Because 2020 was complicated, the award was shelved for a year and nominees were invited to reapply in 2021. Silcott did, and she kept advancing in the competition. “I was like, ‘This is crazy!’ And then, I didn’t win this year, but through the process I was able to connect with the other finalists and celebrate the journey.” She revels in meeting these people who share her passion for music and teaching, who have fresh ideas and perspectives to share.
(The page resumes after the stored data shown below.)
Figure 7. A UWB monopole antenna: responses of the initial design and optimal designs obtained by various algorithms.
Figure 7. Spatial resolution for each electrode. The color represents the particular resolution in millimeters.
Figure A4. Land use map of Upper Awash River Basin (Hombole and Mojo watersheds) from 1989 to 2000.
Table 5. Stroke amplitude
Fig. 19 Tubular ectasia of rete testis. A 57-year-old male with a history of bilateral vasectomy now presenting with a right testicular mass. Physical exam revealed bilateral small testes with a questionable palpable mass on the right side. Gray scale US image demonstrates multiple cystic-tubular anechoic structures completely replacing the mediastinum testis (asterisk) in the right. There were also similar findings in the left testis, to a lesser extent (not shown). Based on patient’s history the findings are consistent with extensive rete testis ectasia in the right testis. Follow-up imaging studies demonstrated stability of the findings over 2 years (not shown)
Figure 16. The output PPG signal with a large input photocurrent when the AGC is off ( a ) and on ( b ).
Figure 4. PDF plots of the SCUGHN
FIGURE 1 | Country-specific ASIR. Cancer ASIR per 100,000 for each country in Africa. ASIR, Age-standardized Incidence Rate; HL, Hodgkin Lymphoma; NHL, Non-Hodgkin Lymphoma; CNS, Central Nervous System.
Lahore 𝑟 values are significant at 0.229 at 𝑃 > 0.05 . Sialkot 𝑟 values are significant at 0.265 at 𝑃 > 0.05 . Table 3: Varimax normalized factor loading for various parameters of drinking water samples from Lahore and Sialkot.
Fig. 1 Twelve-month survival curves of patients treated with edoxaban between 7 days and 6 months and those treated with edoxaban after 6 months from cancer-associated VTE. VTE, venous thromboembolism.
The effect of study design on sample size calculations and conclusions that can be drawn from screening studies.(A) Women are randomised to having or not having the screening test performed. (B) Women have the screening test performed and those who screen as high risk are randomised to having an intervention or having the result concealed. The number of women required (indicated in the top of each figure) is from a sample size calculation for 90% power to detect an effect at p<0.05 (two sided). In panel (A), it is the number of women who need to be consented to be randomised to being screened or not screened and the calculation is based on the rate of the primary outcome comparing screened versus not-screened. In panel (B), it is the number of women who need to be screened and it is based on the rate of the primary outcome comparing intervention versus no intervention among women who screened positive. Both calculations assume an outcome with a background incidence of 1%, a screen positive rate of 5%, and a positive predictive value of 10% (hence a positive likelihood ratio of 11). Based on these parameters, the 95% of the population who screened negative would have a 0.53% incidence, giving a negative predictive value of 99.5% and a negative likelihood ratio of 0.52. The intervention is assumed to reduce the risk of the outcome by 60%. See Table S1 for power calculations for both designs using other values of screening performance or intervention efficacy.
Of the publicity surrounding Silcott’s nomination, Apfelstadt says: “It’s probably made people in that community, in the larger Columbus area, understand that they’ve got a real jewel there. She’ll talk with her kids about that, too, because some of them will wonder, ‘Well, if you didn’t win, what’s the point?’ That’s a good lesson for them.”
Moving, advancing, trying
Silcott hands out sheet music for Shakira’s song “Try Everything,” from the “Zootopia” soundtrack. Shakira makes singing sound easy, something the sixth graders figure out quickly. Silcott plays the recording and they sing along “Carpool Karaoke” style. She talks through most of the song’s three minutes and 16 seconds, pointing out the soaring harmony, wondering what kind of band they could assemble for the class concert.
Then she cuts the recording and just the students’ voices, piano and sheet music are doing the lifting. It’s tricky. The music on the sheet doesn’t match what they heard on the recording. Silcott talks them through all of this, instructing them to trust the sheet music. They piece it together as a team, breaking down phrasing, then splitting into two groups to sing the melody and harmony.
I messed up tonight
I lost another fight
Lost to myself, but I’ll just start again
I keep falling down
I keep on hitting the ground
But I always get up now to see what’s next
Birds don’t just fly
They fall down and get up
Nobody learns without getting it wrong
Silcott bounds across the risers, singing melody, harmony, then melody again, her entire body conducting the students’ voices, holding their attention, which had seemed so gnat-like.
Learning the song is fast and slow — slow because even the word “I’ll” is difficult to sing in this song and will take repeated attempts to polish. Fast because Silcott keeps them thinking, moving, advancing, trying. Before class ends, they are running through the song coherently, in distinct parts. They are creating something in real time, and you can feel the joy.
The bell breaks the spell. The time has evaporated, and the singers are carried away on their chattering energy, out into the hallway and into the soup of middle school, a song in their hearts.
Silcott-isms
Katie Silcott lives by a lot of good ideas. Here are some of them.
Marigolds
Silcott continues to find power in the message of “Find Your Marigold: The One Essential Rule for New Teachers,” a 2013 article by Jennifer Gonzalez. Marigolds, the flowers, shield other plants from harm and help them grow. Lesson: Find the people in your life who will do the same for you. Extra credit: Be one of those people.
Sunshine ratio
“For every one yucky thing, find two good things,” Silcott says. If something has gone totally haywire, acknowledge it, then think of two aspects of your life, your week, heck, your year that are going well. Lesson: Your negative business won’t disappear, but you can gain some perspective on it.
Buffalo vs. cows
There’s a leadership story about how cows and buffalo react differently to approaching storms. Cows run away as fast as possible. They avoid the storm, but they’re exhausted. Buffalo group and make a sort of plan to stand together through the storm. They have a tough time, but they are not exhausted by the end. Lesson: Learn to withstand hard stuff and you will become more resilient.